A week or so ago, I had a midterm for my optimization models course. The course staff had uploaded a lot of resources on Piazza, but there was no easy way to download it all. I briefly considered going through the tables and downloading everything, but then I realized it was the perfect opportunity to learn to use Selenium. Selenium is a software framework for browser automation. I had heard about it before, and had been interested in using it in a project. Mind made up, I decided to put aside several hours to put something together to download all the resources on Piazza.
I was able to log in to Piazza, navigate to the page, and target each file I wanted to download, but then I ran into an issue. Chrome would open every PDF file instead of download it. I tried various approaches from opening the Chrome settings tab and turning off opening PDFs to messing around with the settings of the instance of the web browser. In the end, I solved my issue by setting it so that Chrome would download the PDFs I open rather than preview them. I learned a lot about Selenium, which was much less difficult than I had expected. I felt as though the most interesting thing I learned was XPath. Selenium used XPath which I was unfamiliar with. I wasn’t sure if I ought to take the time to learn about it, but through various examples I found online, and leaning on my knowledge of HTML and traversing file directories, I was able to quickly pick up enough XPath to achieve my goals.

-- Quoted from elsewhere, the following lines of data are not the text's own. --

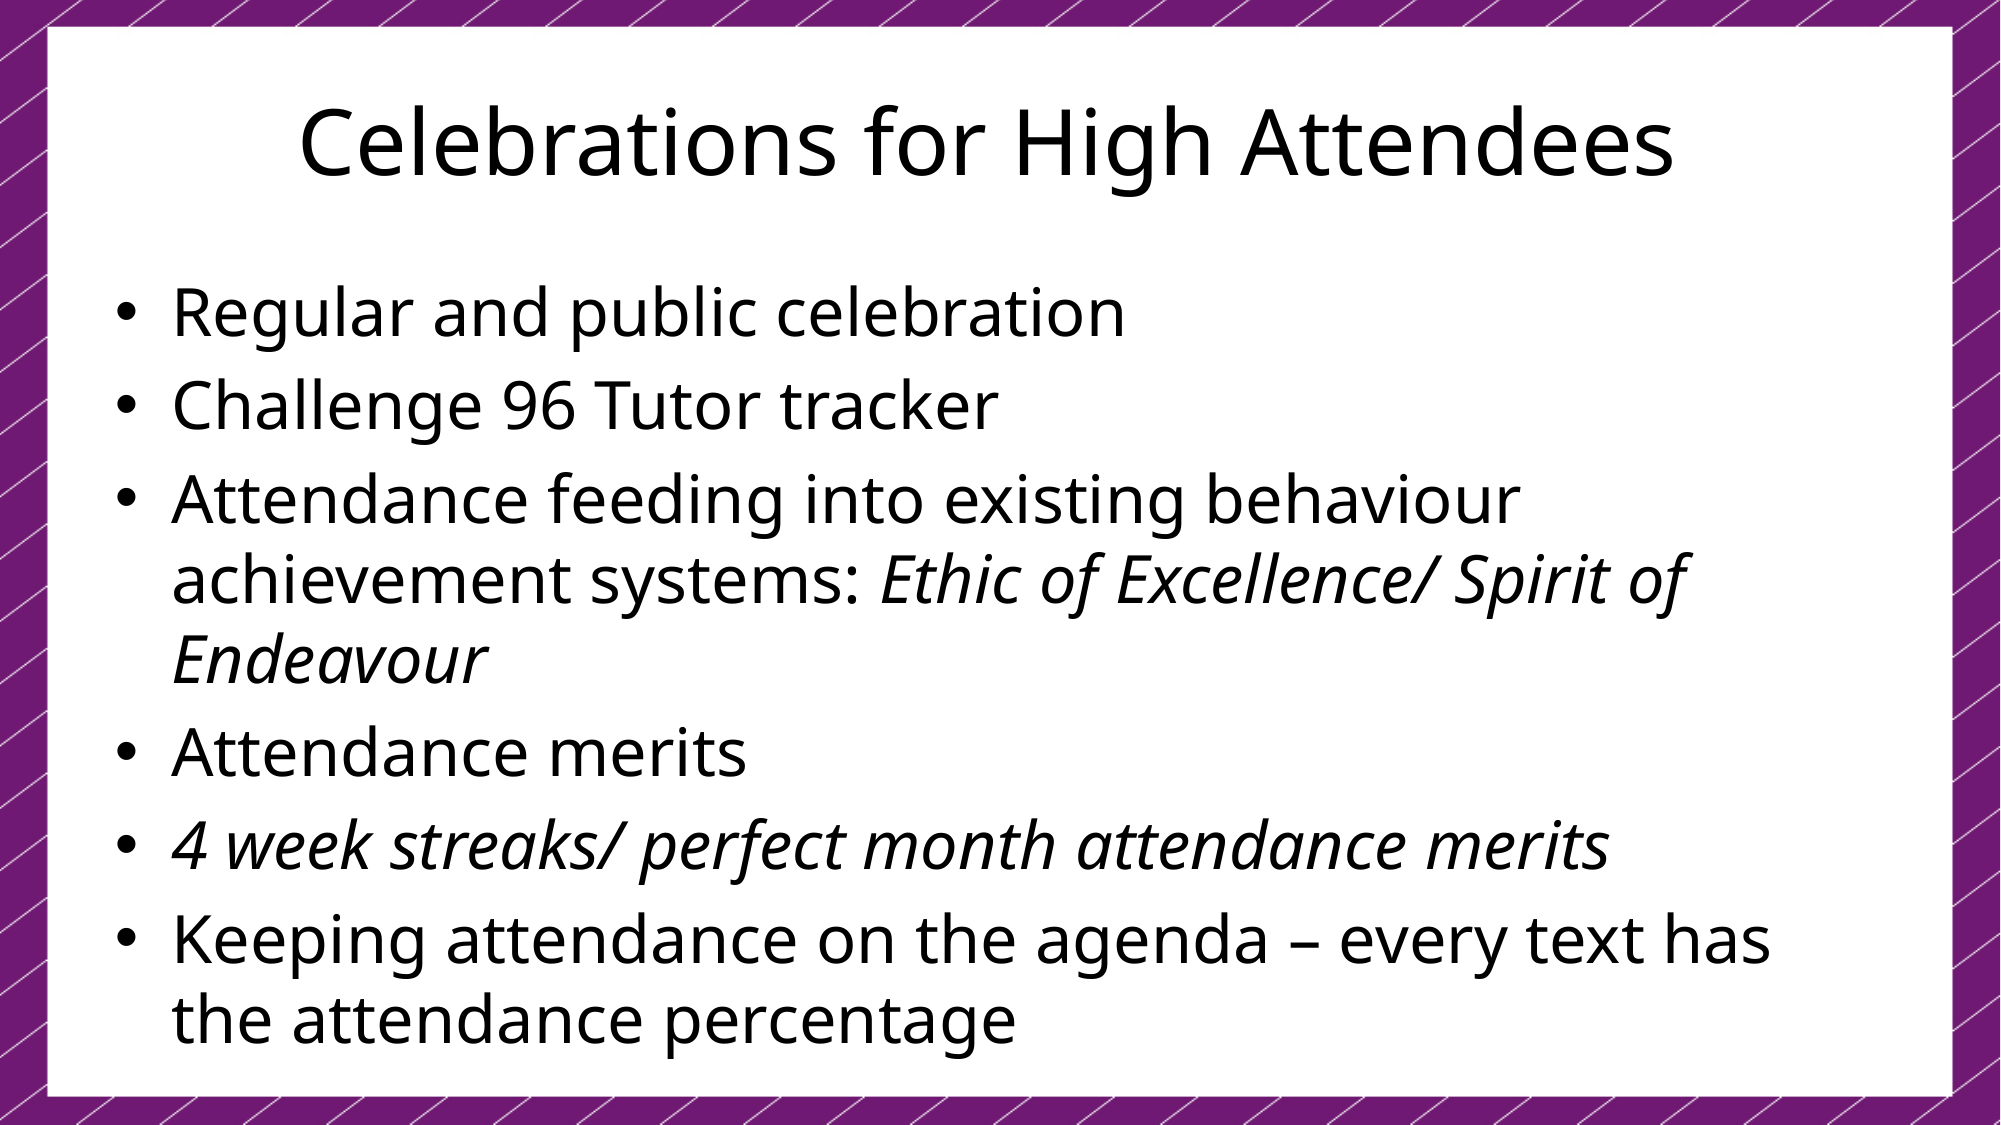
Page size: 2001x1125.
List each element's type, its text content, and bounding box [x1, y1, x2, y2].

picture [0, 0, 2001, 1125]
list Regular and public celebration Challenge 96 Tutor tracker Attendance feeding into existing behaviour achievement systems: Ethic of Excellence/ Spirit of Endeavour Attendance merits 4 week streaks/ perfect month attendance merits Keeping attendance on the agenda – every text has the attendance percentage [99, 262, 1900, 1005]
title Celebrations for High Attendees [99, 45, 1900, 233]
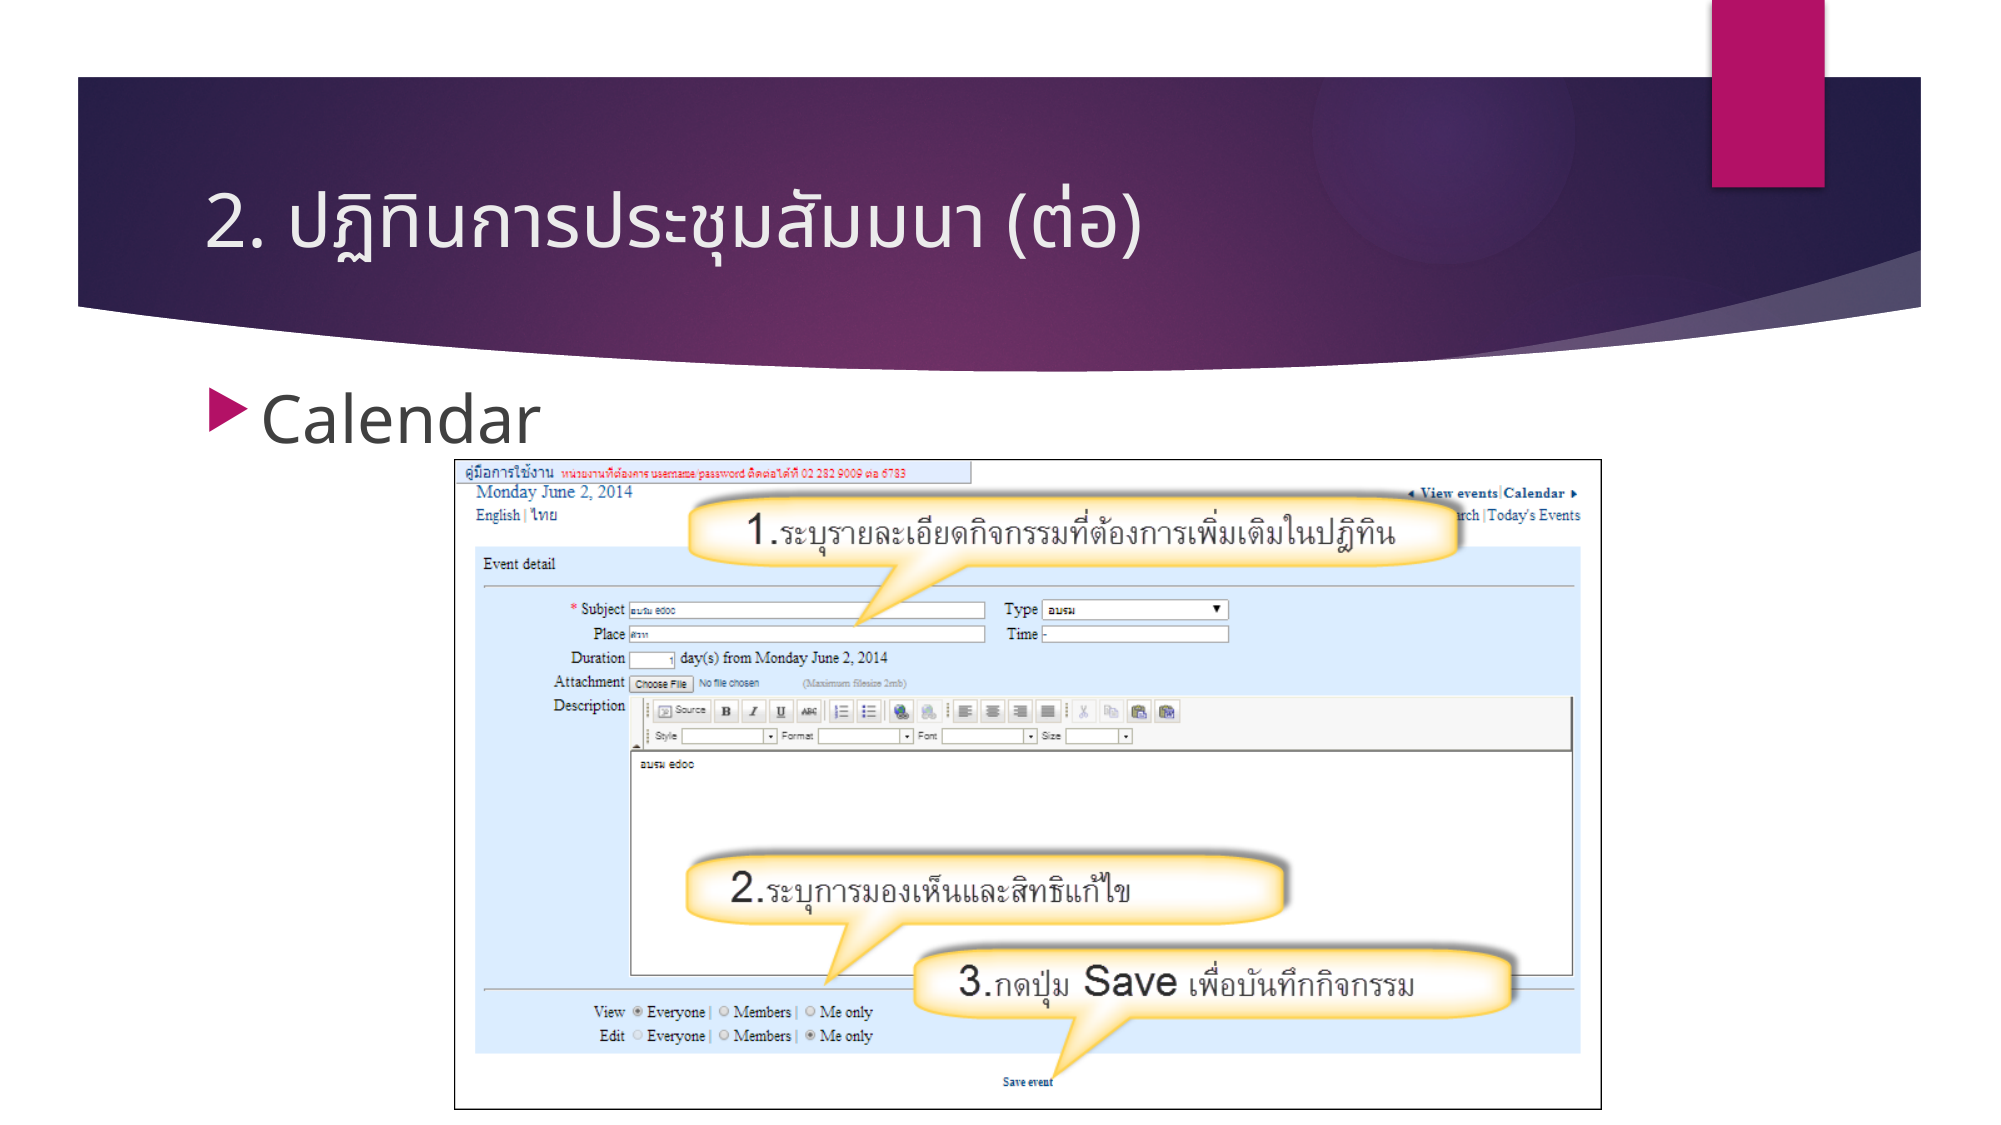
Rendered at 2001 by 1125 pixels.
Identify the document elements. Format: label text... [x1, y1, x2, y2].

picture [453, 459, 1602, 1111]
title 2. ปฏิทินการประชุมสัมมนา (ต่อ) [189, 159, 1627, 276]
list Calendar [189, 369, 1910, 446]
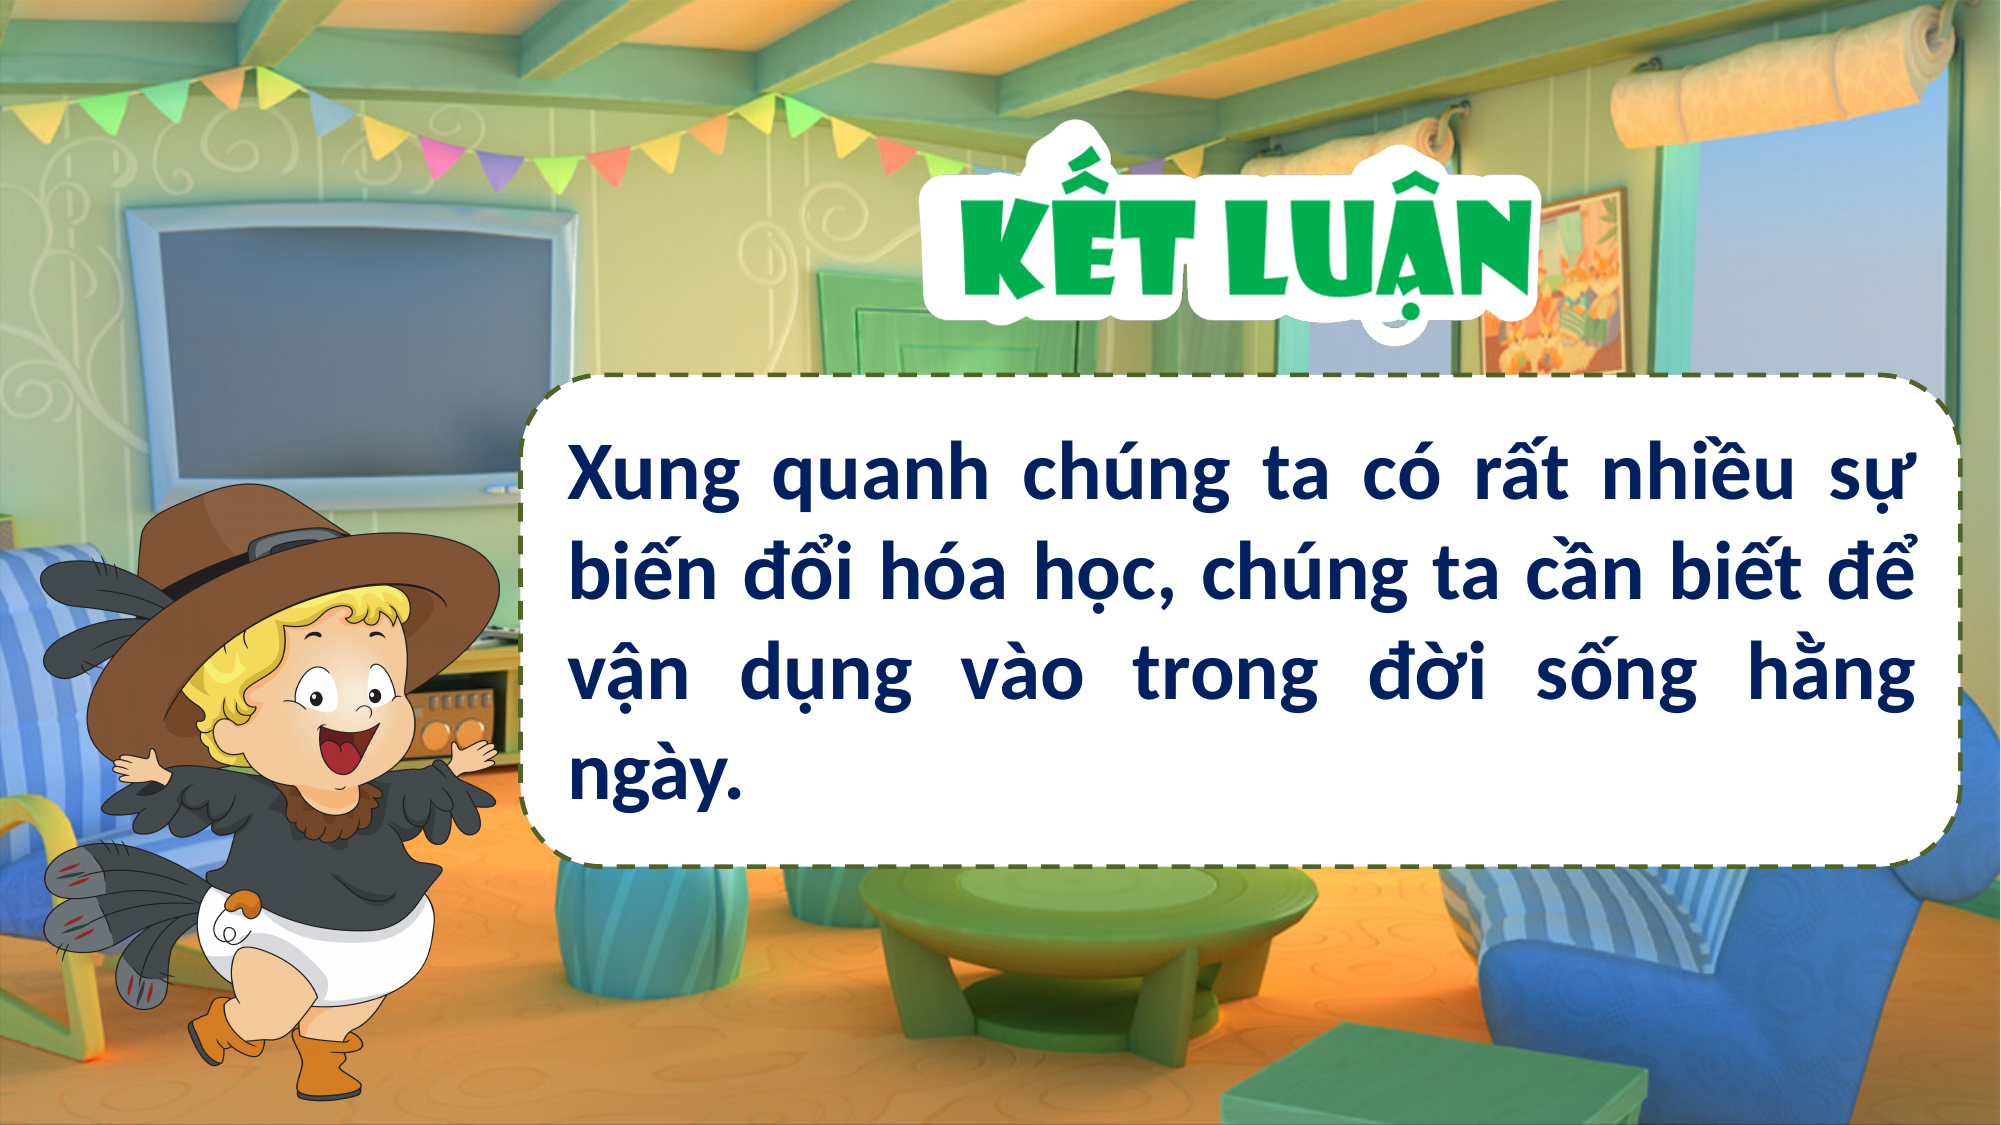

Overall, I am satisfied with this project. One thing I would like to change would be figuring out why there are errors when I try to run the script with “Restart Kernel & Run All” in Jupyter Notebook but not when I run each cell manually. At the time, I wanted to just get something working so I could switch my attention to studying soon, so I did not spend too much time debugging it. However, if this ends up being something I use frequently, I would definitely want to figure out what is the root cause. I enjoyed working with Selenium, and would like to work with it in future projects. The reason this caught my eye initially was that I read an article about someone using Selenium to train an AI to learn to play a webgame. I hope to do a similar project in the future.